■ **Source document**:
· · · · ·
A lot of comments thus linked what was happening in the film to the social and cultural situation in Zimbabwe. This aspect of the film again helps audiences to recognise their realities and lives and this self recognition deepens the film’s impact on audiences.
The economic factors
The cost of schooling is one that was bound to come up though the film is rather silent on this. It was remarkable that in spite of the film not explicitly raising this concern, a lot of the audience were well aware of the importance of the economic demands of schooling and were quick to read this into the film.
“I think the father stops the girls from going to school. He wants the boys to go to school because they are the ones who make the family rich. That is why a lot of girls do not go to school”
(Rumbidzai, a grade 7 female pupil at Karai primary school)
Respondents at Magama secondary school linked the problem of girl child education and indeed the education of young people in general, to the lack of industries and employment opportunities in Tsholotsho. Twenty seven year old Thebekile Shabalala, who dropped out of school at form 2single, and is now a single parent and mother of a two year old child, was very articulate on this point. She told the researchers about the problems of female-headed homes in the area because the men go to the city and even further afield in search of employment and send help to their families. But they stay away for long periods ranging from one to five years and this leads to strains in the family.
· · · · ·
■ **Collected data**:
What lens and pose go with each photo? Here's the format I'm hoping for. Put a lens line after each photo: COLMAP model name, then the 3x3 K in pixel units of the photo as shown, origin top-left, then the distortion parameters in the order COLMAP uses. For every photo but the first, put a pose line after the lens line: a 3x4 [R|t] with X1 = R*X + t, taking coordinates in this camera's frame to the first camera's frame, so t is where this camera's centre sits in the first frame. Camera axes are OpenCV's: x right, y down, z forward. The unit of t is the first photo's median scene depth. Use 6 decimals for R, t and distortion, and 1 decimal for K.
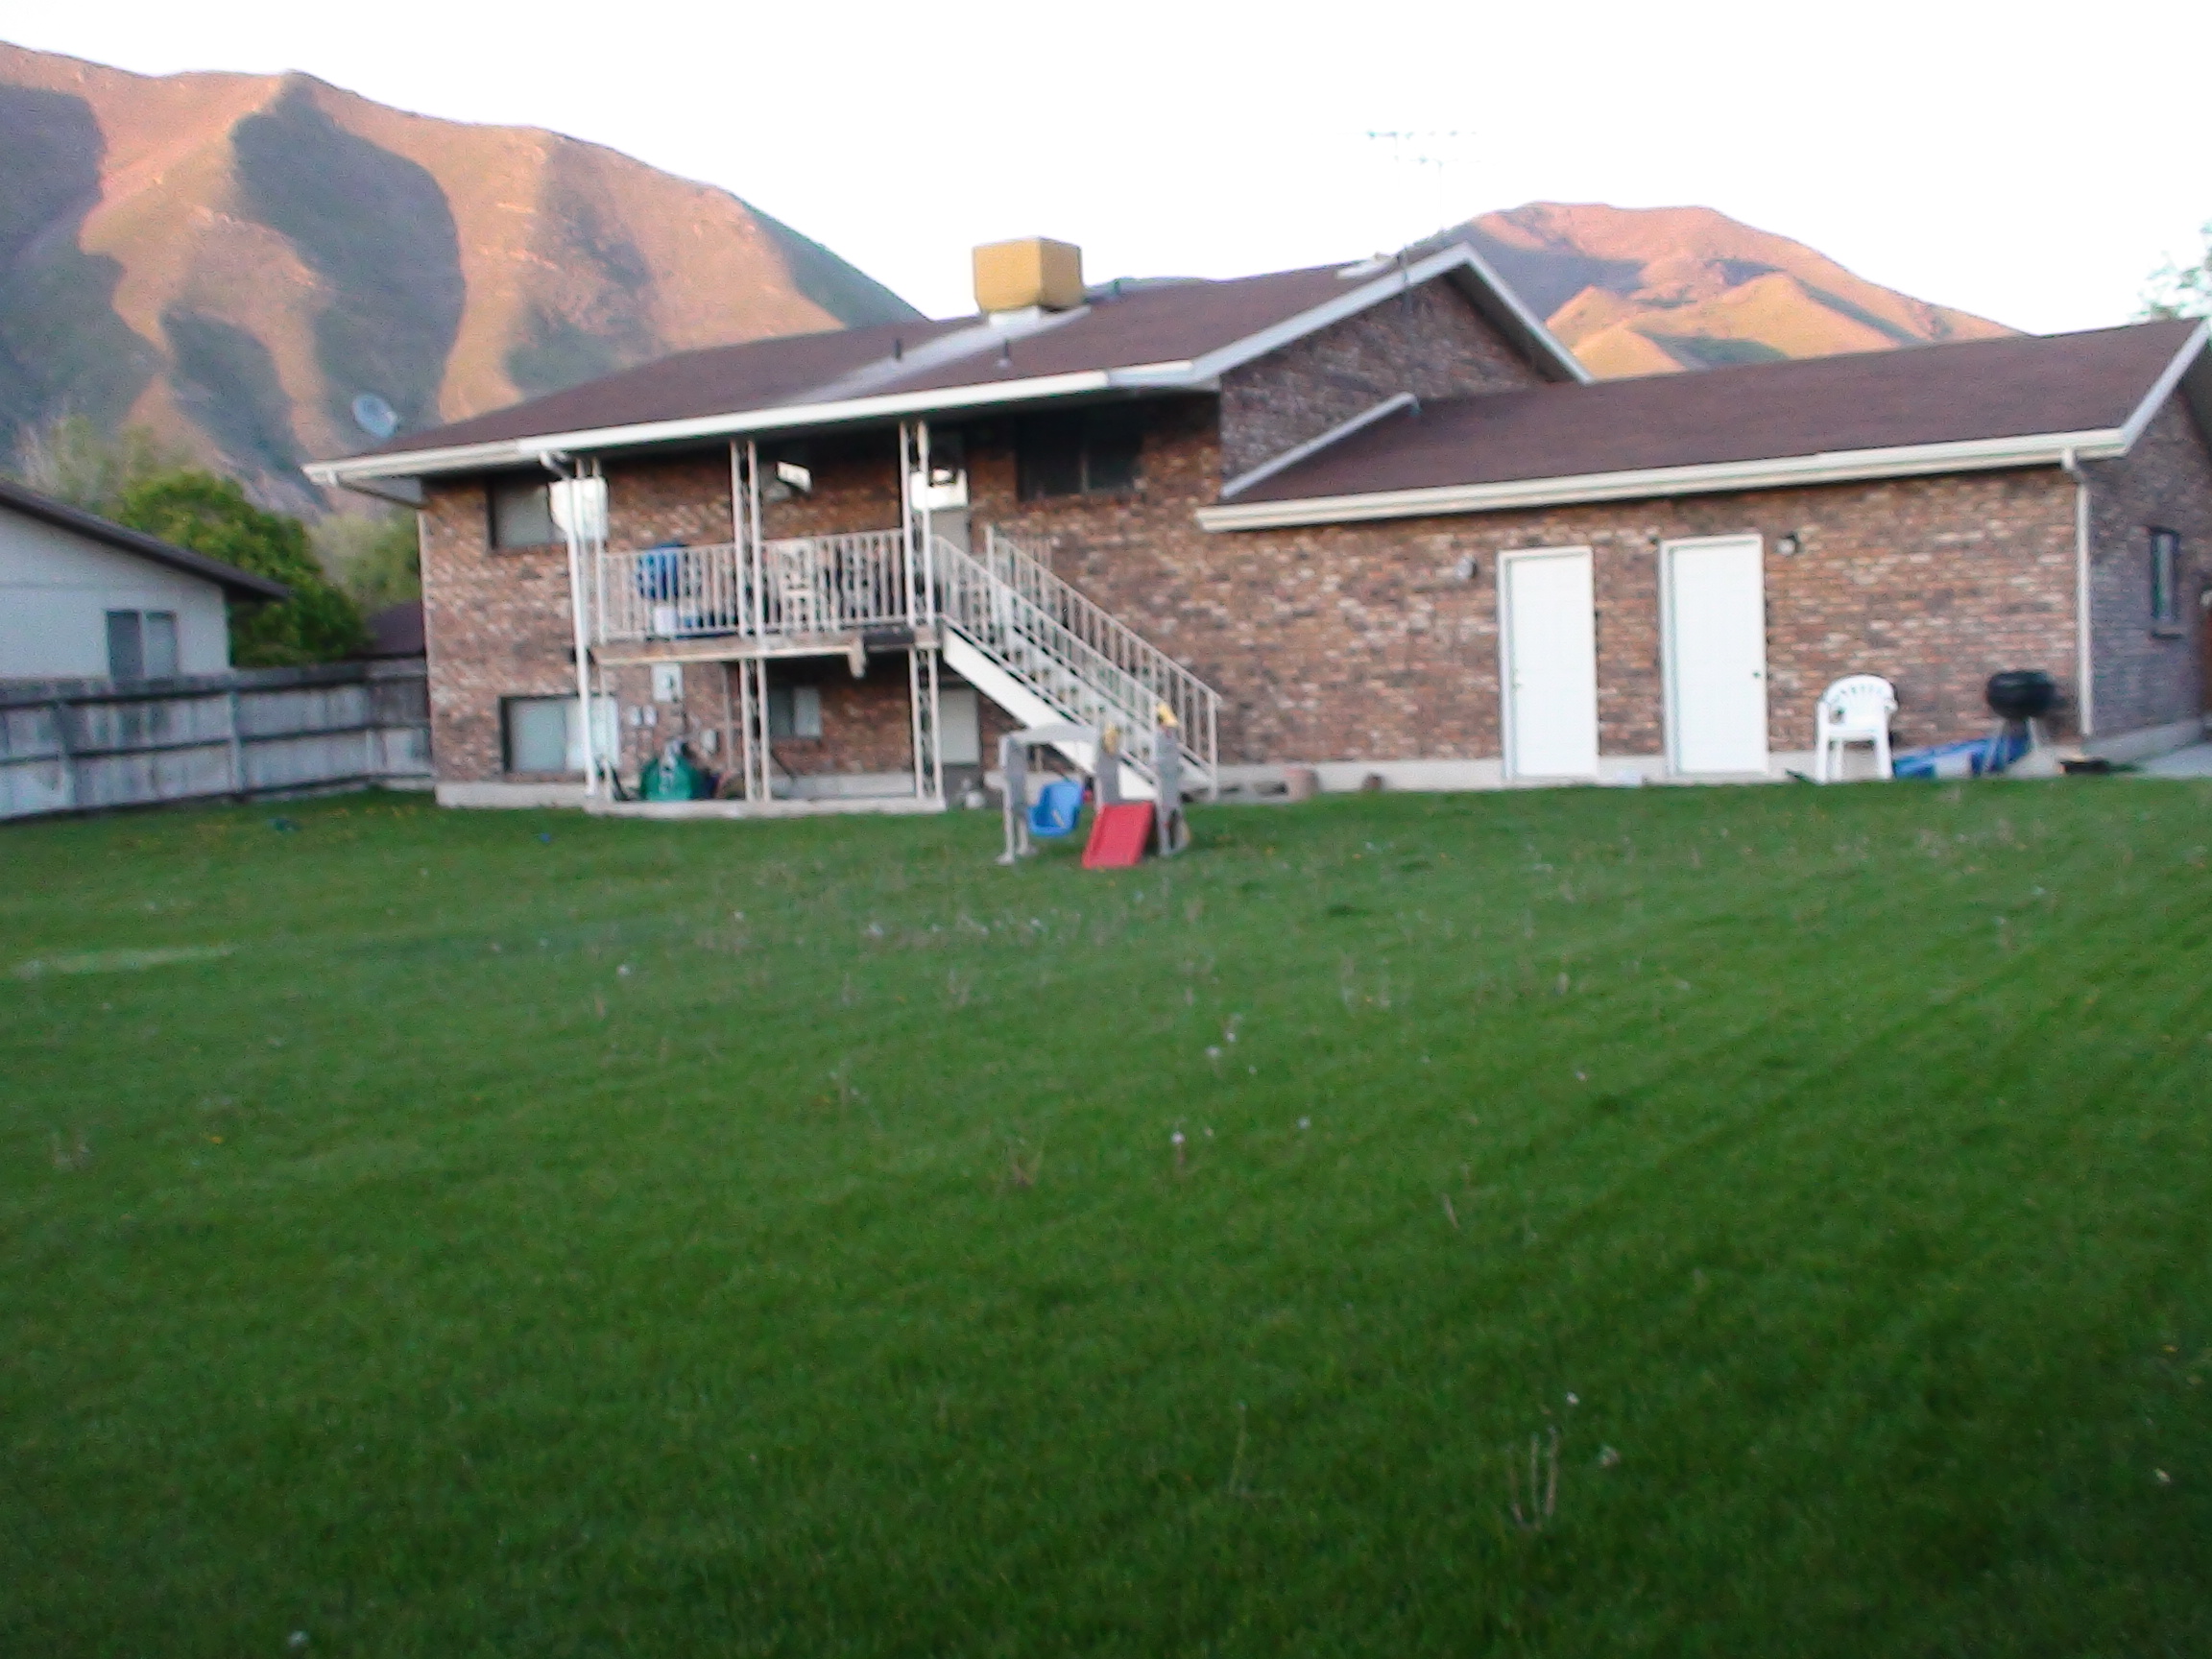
lens RADIAL K [[2460.4, 0, 1102.0], [0, 2460.4, 836.6], [0, 0, 1]] dist [0.054792, 0.000000]
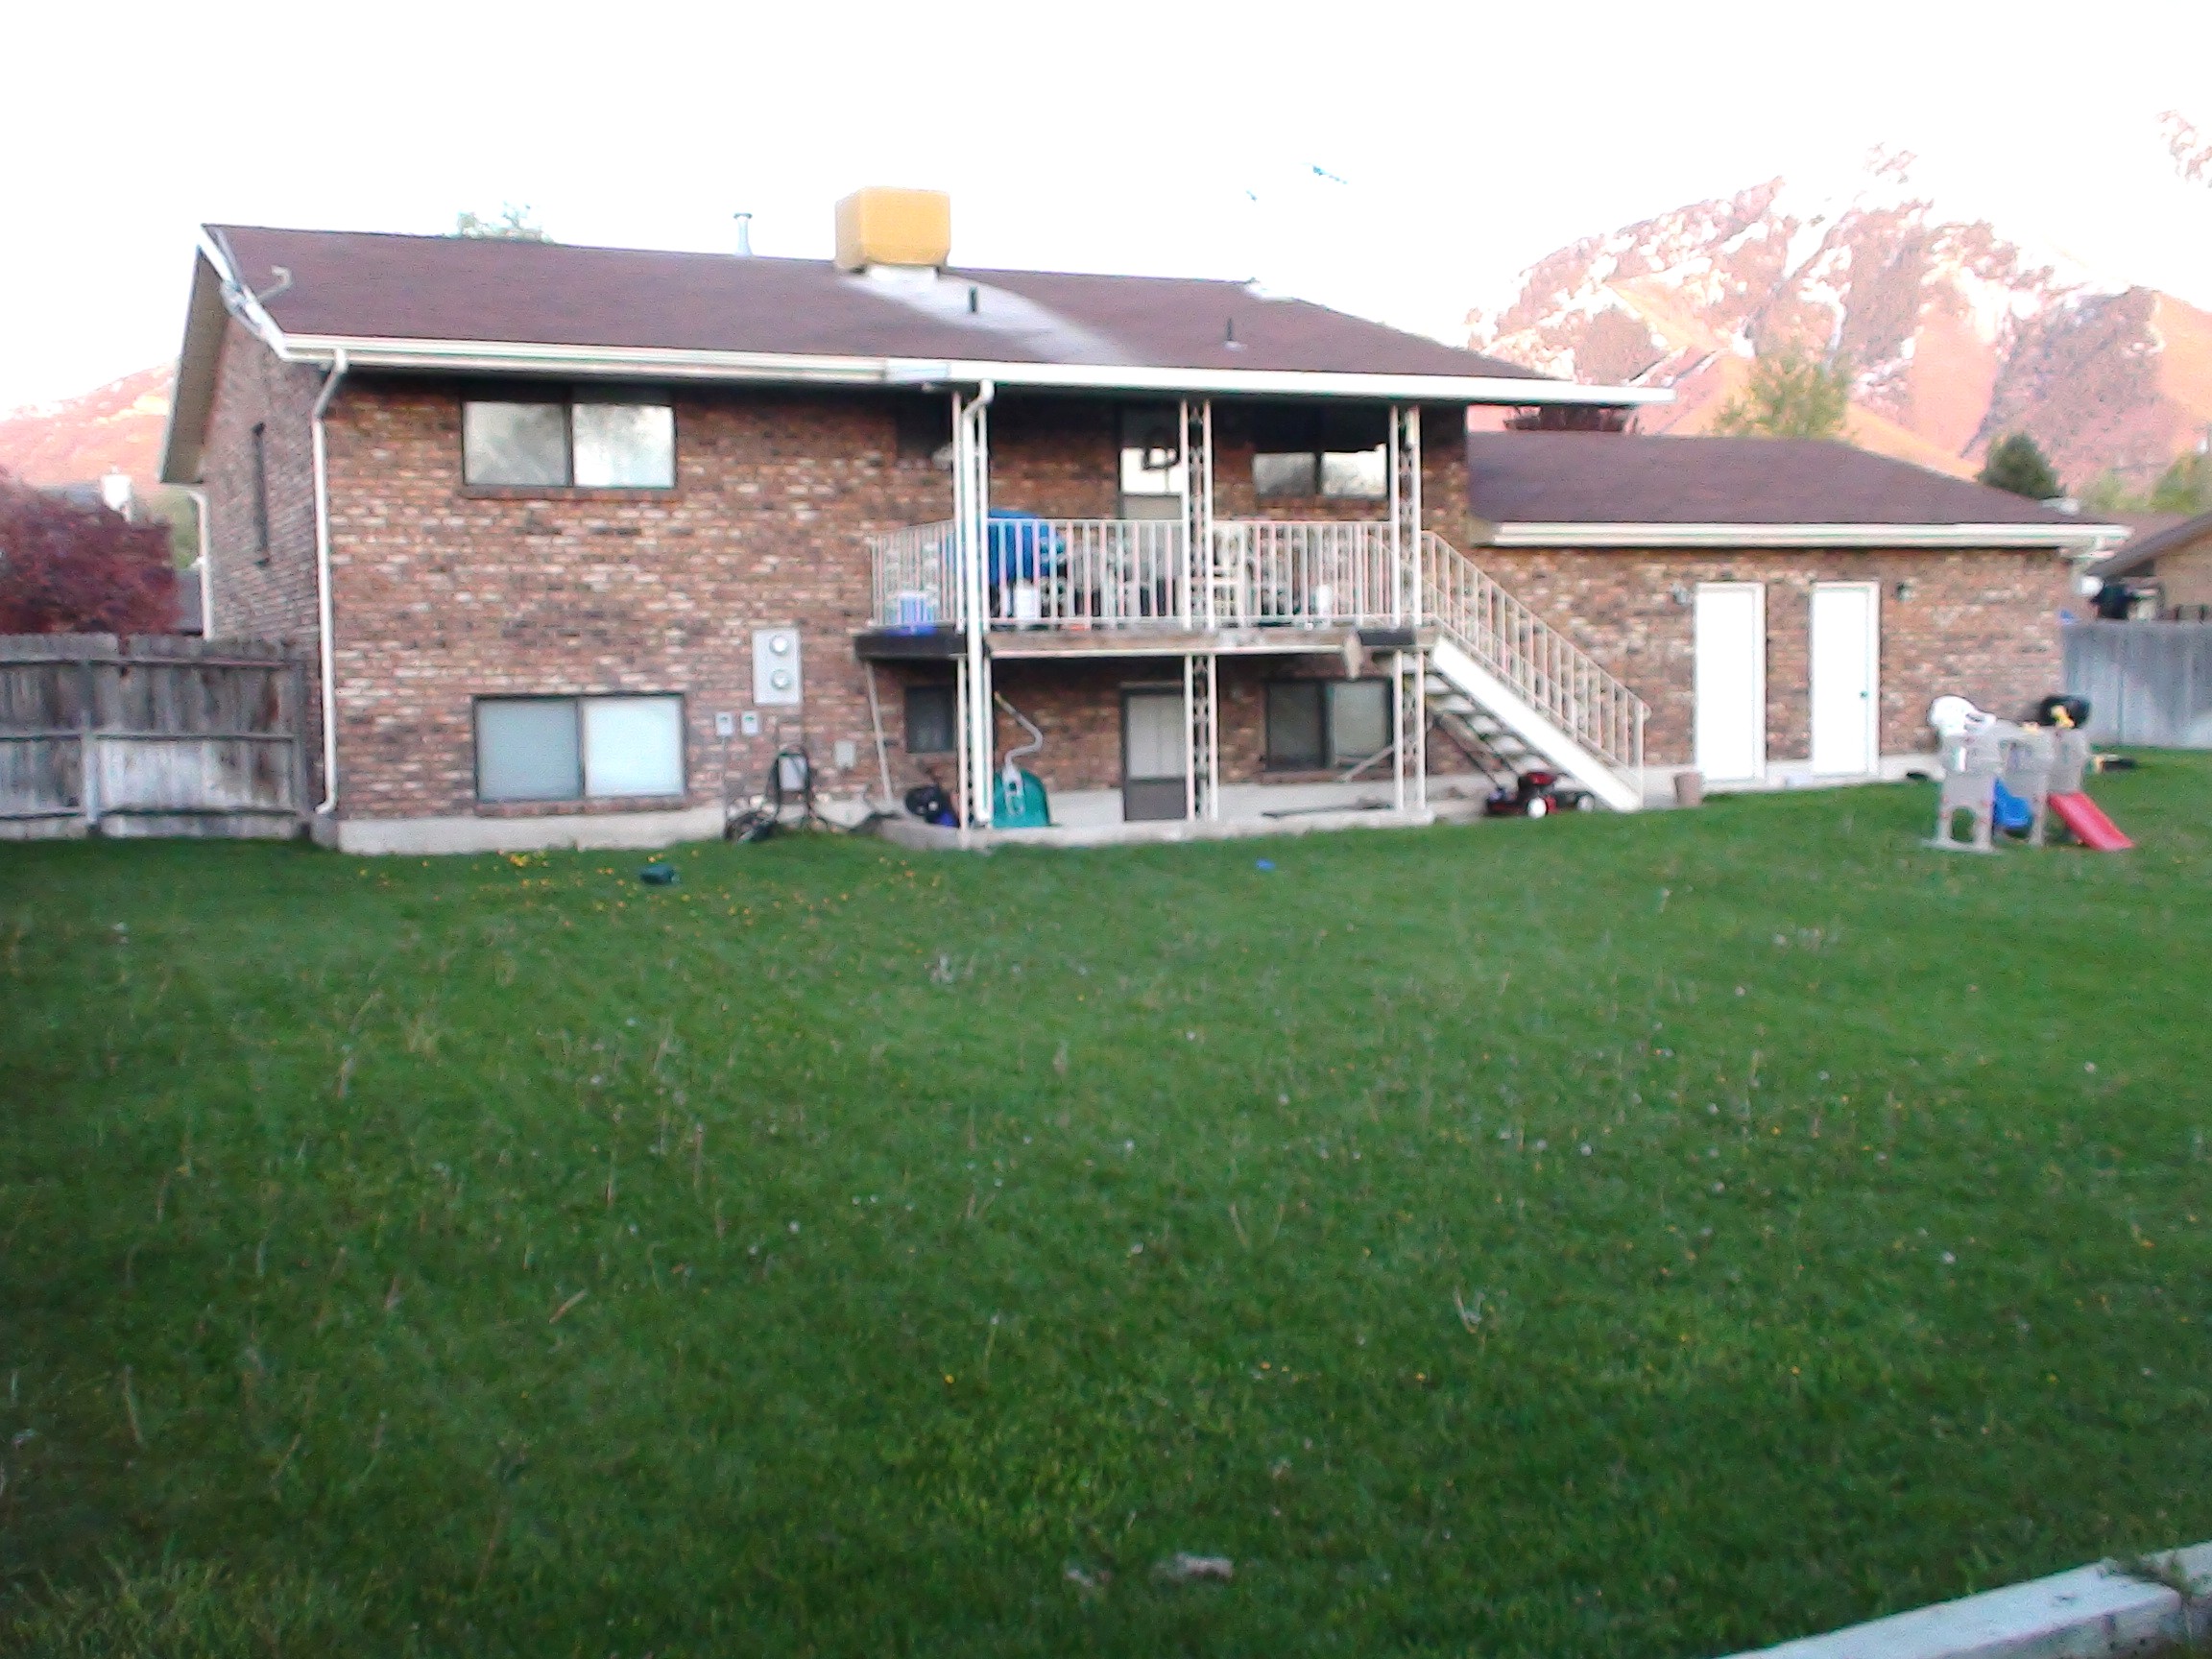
lens RADIAL K [[2460.4, 0, 1102.4], [0, 2460.4, 822.1], [0, 0, 1]] dist [0.054792, 0.000000]
pose [[0.566953, -0.021735, 0.823464, -0.914214], [0.043328, 0.999055, -0.003462, -0.012856], [-0.822610, 0.037642, 0.567359, 0.568498]]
· · · · ·
■ **About this exercise**: Could you put this sentence from the excerpt above on audience responses to the film into Spanish: "A lot of comments thus linked what was happening in the film to the social and cultural situation in Zimbabwe."

■ **Solution to the problem**: Así, muchos comentarios relacionaron lo que ocurría en la película con la situación social y cultural de Zimbabue.